We have the capacity for humility, honesty and vulnerability as well as self-monitoring and self-discipline.  But these are not traits of humanity that insist upon their existence in the modern era within which survival and advancement according to modern criteria are based on an opposite set of values, priorities, attitudes and skill set.  To build characters worthy of honoring, we must resolve not to conform to the ways of modern culture and instead sink the roots of our lives resolutely in the soil of deeper concerns, values and priorities than those to which our modern culture subscribes — and develop attitudes and skills not promoted by our culture as survival skills.  We must cease to be dedicated to the preservation of the status quo – because the status quo is betraying our character and revealing us to be weak in our resolves about doing better.

The opposite of sound character is hypocrisy.  Models of social success based on hypocrisy abound around us.  Models of sound character valued at any cost are not necessarily non-existent but they are largely buried in fiction and considered fanciful and impractical or are buried beneath the hype by which hypocrisy is sensationalized and promoted as the more reliable route to fame and fortune.  Messages about the value of sound character are lost amid the media’s glamorizing of hypocrites who sell their souls to gain the world’s acclaim, show off their wealth and regale in their social status. The media amplifies self-promoting blowhards and windbags while largely overlooking their alternatives of sounder character.  There is no silence of the hams nor inclination of the media to refuse to serve them up to the public as a constant diet.  And the eagerness of the public to feed their minds according to the media’s dietary plan reflects a lack of sound character among the fragile public whose hearts fix upon false idols that glitter and may even be gold but are never God.

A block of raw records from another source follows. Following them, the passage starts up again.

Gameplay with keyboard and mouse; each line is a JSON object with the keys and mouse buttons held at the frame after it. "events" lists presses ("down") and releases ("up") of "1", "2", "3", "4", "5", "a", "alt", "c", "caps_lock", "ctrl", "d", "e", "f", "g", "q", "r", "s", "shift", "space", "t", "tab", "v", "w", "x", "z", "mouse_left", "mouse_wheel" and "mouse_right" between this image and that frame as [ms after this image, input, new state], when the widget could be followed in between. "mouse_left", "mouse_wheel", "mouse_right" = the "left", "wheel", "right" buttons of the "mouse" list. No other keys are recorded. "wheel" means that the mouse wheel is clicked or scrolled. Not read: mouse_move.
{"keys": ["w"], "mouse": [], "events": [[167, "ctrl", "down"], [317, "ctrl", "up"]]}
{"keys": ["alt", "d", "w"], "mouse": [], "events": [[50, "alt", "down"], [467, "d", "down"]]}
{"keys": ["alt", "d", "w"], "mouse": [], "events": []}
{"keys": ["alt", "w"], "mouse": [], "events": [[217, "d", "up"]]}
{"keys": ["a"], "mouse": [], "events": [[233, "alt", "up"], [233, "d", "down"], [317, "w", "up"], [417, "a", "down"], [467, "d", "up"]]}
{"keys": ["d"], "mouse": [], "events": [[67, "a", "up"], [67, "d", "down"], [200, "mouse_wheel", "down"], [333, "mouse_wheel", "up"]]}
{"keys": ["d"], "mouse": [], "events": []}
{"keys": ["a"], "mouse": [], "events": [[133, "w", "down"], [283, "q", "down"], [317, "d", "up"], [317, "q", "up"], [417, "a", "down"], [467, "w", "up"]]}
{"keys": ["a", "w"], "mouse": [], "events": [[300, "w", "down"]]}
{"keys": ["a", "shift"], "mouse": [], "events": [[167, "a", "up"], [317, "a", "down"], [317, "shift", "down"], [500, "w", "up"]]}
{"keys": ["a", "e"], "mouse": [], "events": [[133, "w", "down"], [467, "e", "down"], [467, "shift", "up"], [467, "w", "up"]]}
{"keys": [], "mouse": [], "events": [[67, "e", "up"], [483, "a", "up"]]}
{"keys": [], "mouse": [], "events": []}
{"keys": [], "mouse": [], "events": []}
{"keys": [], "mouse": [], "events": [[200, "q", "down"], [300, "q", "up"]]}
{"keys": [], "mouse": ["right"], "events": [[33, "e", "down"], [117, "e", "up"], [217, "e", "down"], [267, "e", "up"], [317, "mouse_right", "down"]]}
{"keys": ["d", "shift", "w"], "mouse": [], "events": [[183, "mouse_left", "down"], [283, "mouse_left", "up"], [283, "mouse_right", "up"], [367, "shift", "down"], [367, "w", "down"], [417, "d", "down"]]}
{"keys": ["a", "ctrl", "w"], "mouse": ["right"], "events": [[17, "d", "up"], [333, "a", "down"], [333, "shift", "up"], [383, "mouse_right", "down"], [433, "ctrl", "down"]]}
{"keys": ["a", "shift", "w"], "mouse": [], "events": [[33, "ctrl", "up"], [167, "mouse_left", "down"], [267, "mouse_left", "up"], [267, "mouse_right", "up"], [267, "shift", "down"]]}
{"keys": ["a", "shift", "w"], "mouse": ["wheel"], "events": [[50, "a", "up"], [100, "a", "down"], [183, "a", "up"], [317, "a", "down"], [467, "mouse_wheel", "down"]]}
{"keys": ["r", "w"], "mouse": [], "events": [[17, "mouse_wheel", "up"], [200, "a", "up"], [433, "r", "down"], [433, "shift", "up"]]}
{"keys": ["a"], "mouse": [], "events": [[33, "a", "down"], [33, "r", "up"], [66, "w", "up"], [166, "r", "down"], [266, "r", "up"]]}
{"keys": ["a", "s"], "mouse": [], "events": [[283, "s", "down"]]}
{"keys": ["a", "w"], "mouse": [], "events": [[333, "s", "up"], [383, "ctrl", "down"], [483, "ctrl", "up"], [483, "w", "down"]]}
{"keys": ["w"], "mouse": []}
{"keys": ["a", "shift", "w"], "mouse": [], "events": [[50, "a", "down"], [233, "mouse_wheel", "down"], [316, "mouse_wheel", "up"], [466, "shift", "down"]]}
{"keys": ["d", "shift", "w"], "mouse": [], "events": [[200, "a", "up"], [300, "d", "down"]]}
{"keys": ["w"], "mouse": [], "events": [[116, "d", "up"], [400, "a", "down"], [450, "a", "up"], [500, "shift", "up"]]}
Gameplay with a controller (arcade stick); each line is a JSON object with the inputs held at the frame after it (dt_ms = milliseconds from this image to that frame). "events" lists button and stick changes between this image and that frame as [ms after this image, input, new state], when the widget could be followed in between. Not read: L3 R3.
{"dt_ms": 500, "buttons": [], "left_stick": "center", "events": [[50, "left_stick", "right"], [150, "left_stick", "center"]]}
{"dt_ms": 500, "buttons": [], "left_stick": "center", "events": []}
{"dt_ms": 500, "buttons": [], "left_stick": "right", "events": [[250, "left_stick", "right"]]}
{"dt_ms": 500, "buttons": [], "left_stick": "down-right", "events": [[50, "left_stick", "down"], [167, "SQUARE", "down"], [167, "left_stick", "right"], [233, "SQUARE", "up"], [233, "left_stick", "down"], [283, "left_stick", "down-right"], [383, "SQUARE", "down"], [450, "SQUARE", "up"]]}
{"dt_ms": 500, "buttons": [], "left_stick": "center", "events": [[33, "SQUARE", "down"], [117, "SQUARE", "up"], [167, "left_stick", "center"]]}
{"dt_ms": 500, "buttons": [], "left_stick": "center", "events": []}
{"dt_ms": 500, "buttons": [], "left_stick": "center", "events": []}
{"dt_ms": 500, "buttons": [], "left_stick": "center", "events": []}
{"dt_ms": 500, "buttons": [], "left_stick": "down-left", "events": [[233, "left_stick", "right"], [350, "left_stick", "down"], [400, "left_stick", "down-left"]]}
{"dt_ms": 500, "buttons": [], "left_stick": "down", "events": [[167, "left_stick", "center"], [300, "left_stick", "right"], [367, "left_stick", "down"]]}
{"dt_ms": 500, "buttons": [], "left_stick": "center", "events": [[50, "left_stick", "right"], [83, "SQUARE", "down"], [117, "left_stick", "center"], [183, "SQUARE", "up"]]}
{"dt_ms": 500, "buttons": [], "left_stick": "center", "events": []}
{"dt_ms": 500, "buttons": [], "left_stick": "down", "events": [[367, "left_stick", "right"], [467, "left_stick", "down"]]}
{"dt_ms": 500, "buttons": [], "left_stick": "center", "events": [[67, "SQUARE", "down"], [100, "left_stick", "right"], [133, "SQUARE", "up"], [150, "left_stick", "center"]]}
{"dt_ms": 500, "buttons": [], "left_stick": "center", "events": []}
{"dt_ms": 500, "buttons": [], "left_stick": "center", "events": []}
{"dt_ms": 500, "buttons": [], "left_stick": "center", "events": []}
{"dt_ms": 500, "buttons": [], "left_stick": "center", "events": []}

When we have created public as well as private programs to promote sound character among ourselves and our children and immersed ourselves within them with utmost determination until we emerge transformed by a renewal of our hearts and minds, we will continue to suffer from racial discrimination and disharmony and all other forms of injustice.  Should we insist that others engage in character-transforming programs for as long as it takes to emerge transformed?  No, because going against a person’s free will is not likely to bring about deep and lasting change within that person.  Yet, we can develop such programs, ourselves voluntarily participate in them and simultaneously offer them to all who are willing to explore them.  If we do so, the fruits of such participation will be self-evident and the role models who emerge from these programs will cause skeptics to pay attention and bid them drift ever closer to participating themselves.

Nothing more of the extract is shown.